*** Block opens ***
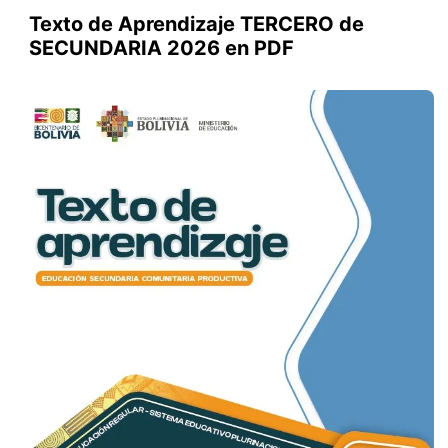
Texto de Aprendizaje TERCERO de
SECUNDARIA 2026 en PDF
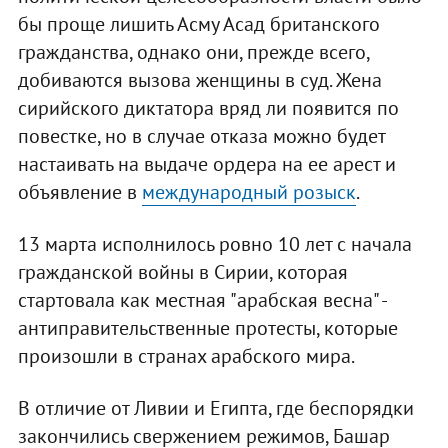
бы проще лишить Асму Асад британского
гражданства, однако они, прежде всего,
добиваются вызова женщины в суд. Жена
сирийского диктатора вряд ли появится по
повестке, но в случае отказа можно будет
настаивать на выдаче ордера на ее арест и
объявление в
международный розыск
.
13 марта исполнилось ровно 10 лет с начала
гражданской войны в Сирии, которая
стартовала как местная "арабская весна" -
антиправительственные протесты, которые
произошли в странах арабского мира.
В отличие от Ливии и Египта, где беспорядки
закончились свержением режимов, Башар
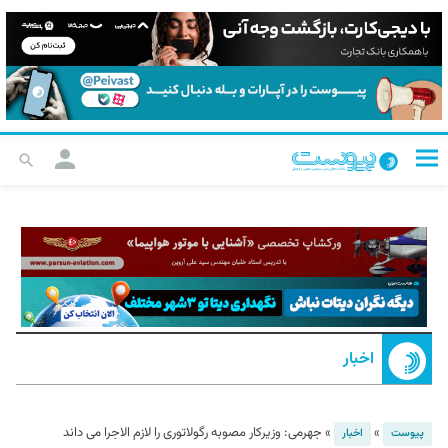
اخبار
»
»
جهرمی: وزیرکار مصوبه رگولاتوری را لازم الاجرا می داند
پیوست
اخبار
*** Block closes ***
■ INSTRUCTIONS TO FOLLOW
Reproduce every line of text in the listing above word for word, leaving out the pictures.

■ WRITTEN SOLUTION
Texto de Aprendizaje TERCERO de
SECUNDARIA 2026 en PDF
бы проще лишить Асму Асад британского
гражданства, однако они, прежде всего,
добиваются вызова женщины в суд. Жена
сирийского диктатора вряд ли появится по
повестке, но в случае отказа можно будет
настаивать на выдаче ордера на ее арест и
объявление в
международный розыск
.
13 марта исполнилось ровно 10 лет с начала
гражданской войны в Сирии, которая
стартовала как местная "арабская весна" -
антиправительственные протесты, которые
произошли в странах арабского мира.
В отличие от Ливии и Египта, где беспорядки
закончились свержением режимов, Башар
اخبار
»
»
جهرمی: وزیرکار مصوبه رگولاتوری را لازم الاجرا می داند
پیوست
اخبار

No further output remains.